Copy this URL and paste it into your browser. If you have not updated your site URL yet, you should see the website at this URL.
Search and Replace
If you are using a different URL than WordPress expects, you will likely run into some issues. Your images also use an absolute URL to be served. This is a common task you should be familiar with when migrating WordPress from one host to another.
To run a search and replace, you have a few options. You can use wp-cli, a WordPress plugin, or even run a MySQL query.
wp-cli search replace Command
The wp-cli command for search-replace can be used to update your siteurl and home values in the database, as well as update any media, links or menu items throughout your database.
wp search-replace 'http://example.test' 'http://example.com'
This will update all the instances of http://example.test found in the database to http://example.com.
When you’re using search-replace, it’s also sometimes a good idea to do a “dry run” first to make sure that your search and replace terms are giving you the expected changes. You can do a dry run by adding the –dry-run modifier to the command. Then, if you’re satisfied, you can run the command above to make the database changes.

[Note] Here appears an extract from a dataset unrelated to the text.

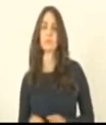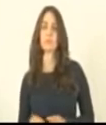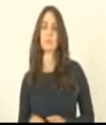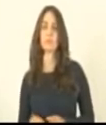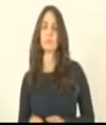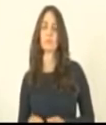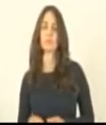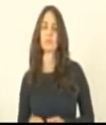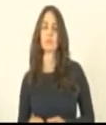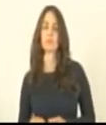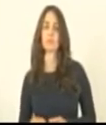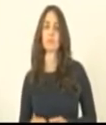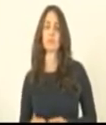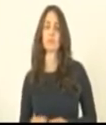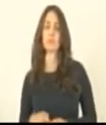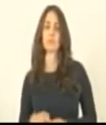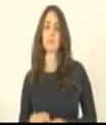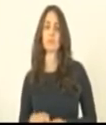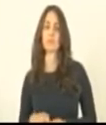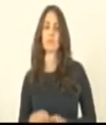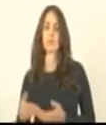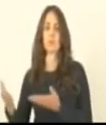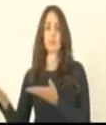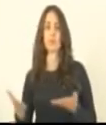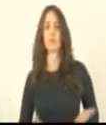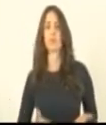Chamei o sósia de Roberto Carlos para te auxiliar agora.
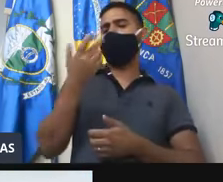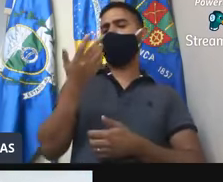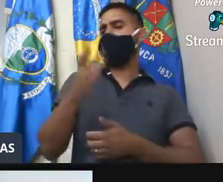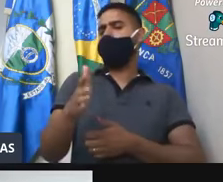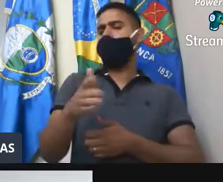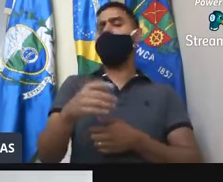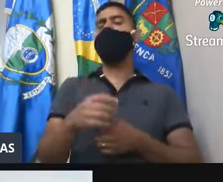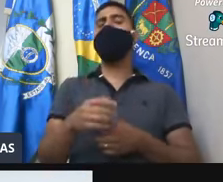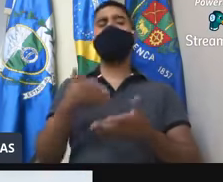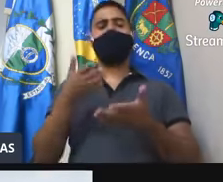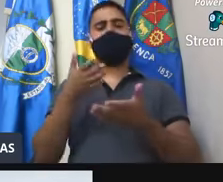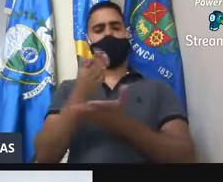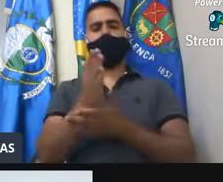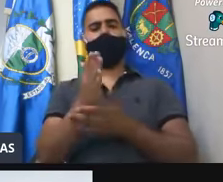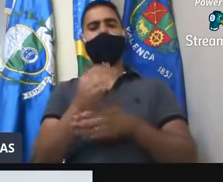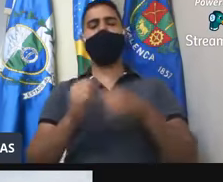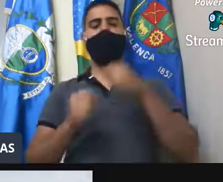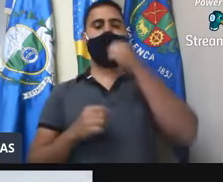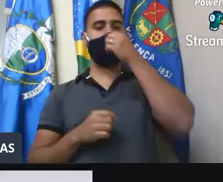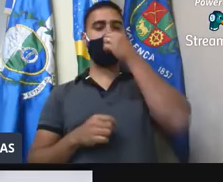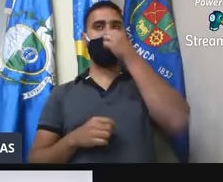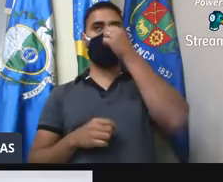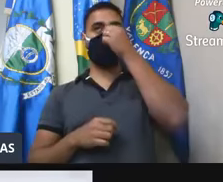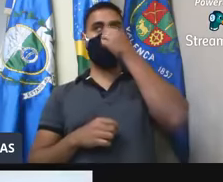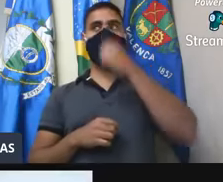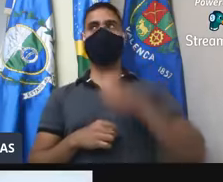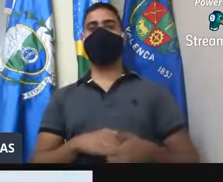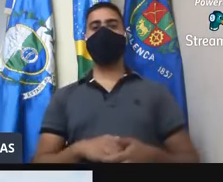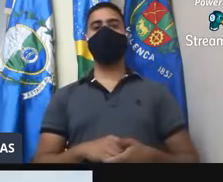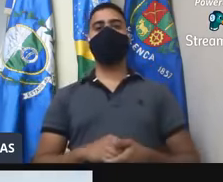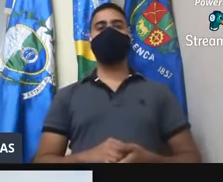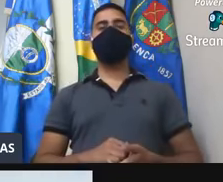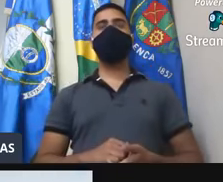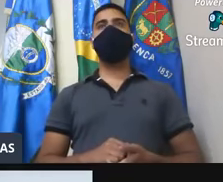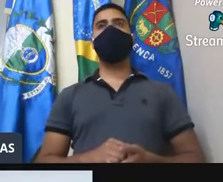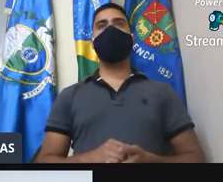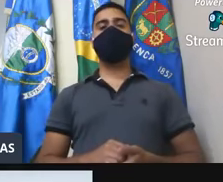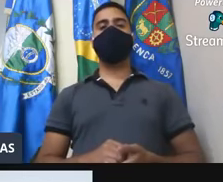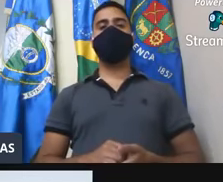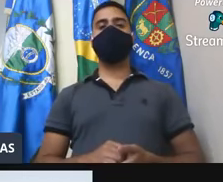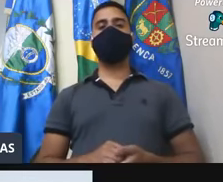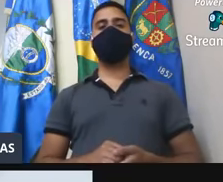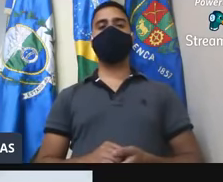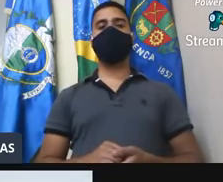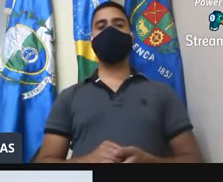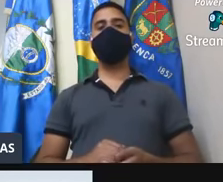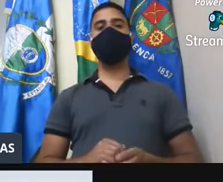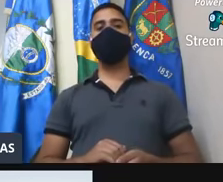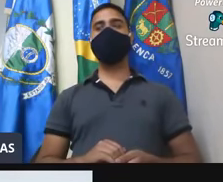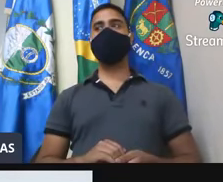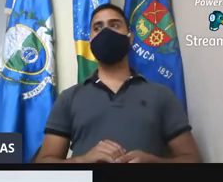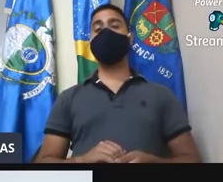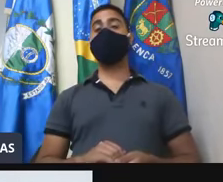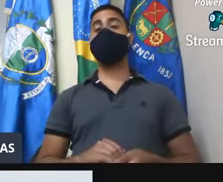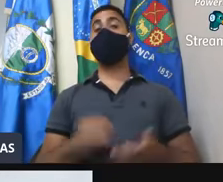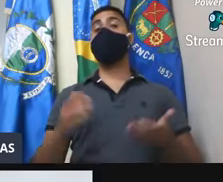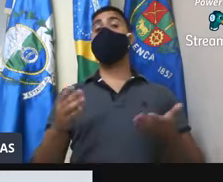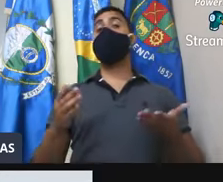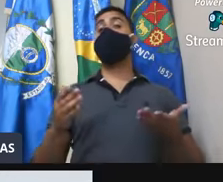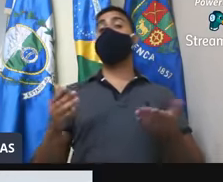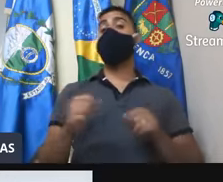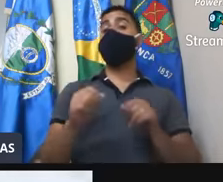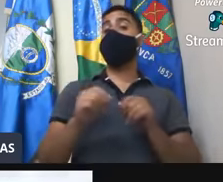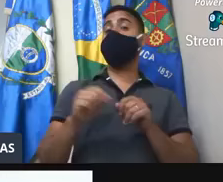oponha a dispensa aprovada. Vamos agora sempre feito pelo vereador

wp search-replace 'http://example.test' 'http://example.com' --dry-run
Search and Replace WordPress Plugins
There are quite a few plugins available with this functionality, and they are straightforward to use in most cases. We will not go in depth on the instructions, because of the ease of use.
MySQL Search and Replace Query
You can also run a query against MySQL that will update your database. The syntax, in it’s most basic form, is the following:
Your Domain & DNS
So you have finally finished migrating, and testing your WordPress website. What is next? Changing the DNS. For an eCommerce migration, this could mean resyncing your database one final time to ensure no data is lost, but if you are not – then it is time to just change your DNS.
The steps for changing your DNS will depend on your registrar, or where your Nameservers are currently pointing.
DNS Changes Needed
When you are updating your DNS, you have several options with most hosts. These options include Nameservers, A records, and in some cases CNAME’s.
You can point your Nameservers, and host all of your DNS records with your host in most cases. These will need to be updated at your registrar. An example of this is the records needed for hosting with us here at Platform i:
- NAMESERVER: ns1.inmotionhosting.com
- NAMESERVER: ns2.inmotionhosting.com
You can also point your A record to the IP your host provides, but you want to also be aware of any other DNS records you need for other services on your domain. This could include mail subdomains and MX records, and many other DNS entries.
Migrating a WordPress website from one host to another can be a complex task. But with the right tools and proper planning, you can eliminate all of the headache from the process. Whether your preference is GUI tools or command line utilities, with WordPress there are a plethora of solutions that all work.